30 rounds out of 60 means
(30 x 30)/(60 x 60) = 900/3600 = 25% or a quarter done.
Longer explanation:
The area of a circle is π times (
r squared), where
r is the radius of the circle measured in whatever units you're using.
If you think about it, rounds can be used as a unit of measurement. After all, if you're knitting something and you know that your row gauge is 5 stitches per inch, then you can count rows to know how many inches you have.
When you count how many rounds you've knit, you're measuring the radius of a circle, because you're measuring from the center of the circle.
Say you've knit 20 rounds out of 60. The area of the circle you've already knit is 20 rounds squared times pi, or 400π square rounds. ("square rounds" makes me grin, and is a strange unit of measurement--however, it will go away when we calculate the percentage.)
The area of the circle you will be knitting is 60 rounds squared times pi, or 3600π square rounds.
To find out what percentage the smaller circle is of the larger, you divide the area of the smaller by the area of the larger, so:
(400π square rounds)/(3600π square rounds)
Yes, that's a fraction.
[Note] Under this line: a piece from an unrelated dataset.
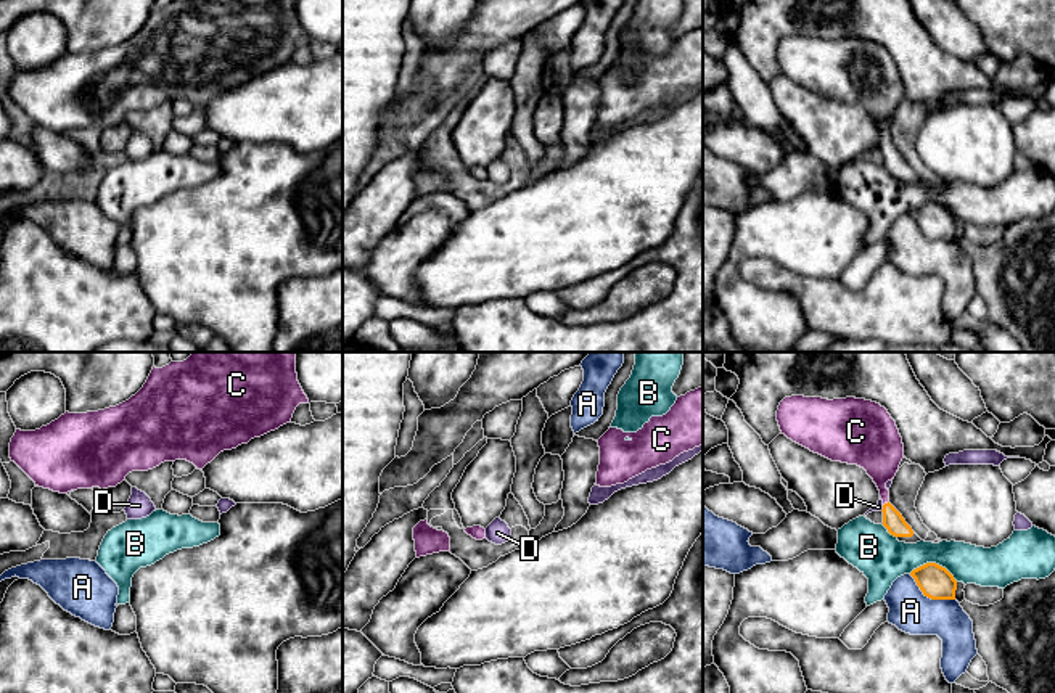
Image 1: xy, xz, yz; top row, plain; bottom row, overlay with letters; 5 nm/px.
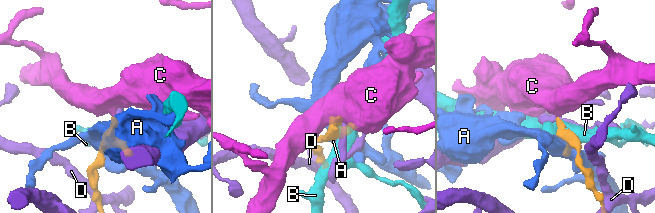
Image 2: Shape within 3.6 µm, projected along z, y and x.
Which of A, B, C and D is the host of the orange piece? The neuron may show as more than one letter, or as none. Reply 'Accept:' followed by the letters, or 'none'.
Accept: C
Fractions being what they are, there's a bunch of stuff we can cancel out: pi divided by pi is 1; square rounds divided by square rounds is 1, leaving us with 400/3600, which is one ninth of the circle, or about 11%.
It turns out, by the way, that you'll be about halfway done knitting any circle (from the center outwards) when you've knit about 7/10 of the rounds (or to be precise, 1/√2 ). In the case of the 60 round doily, that's about 42 rounds.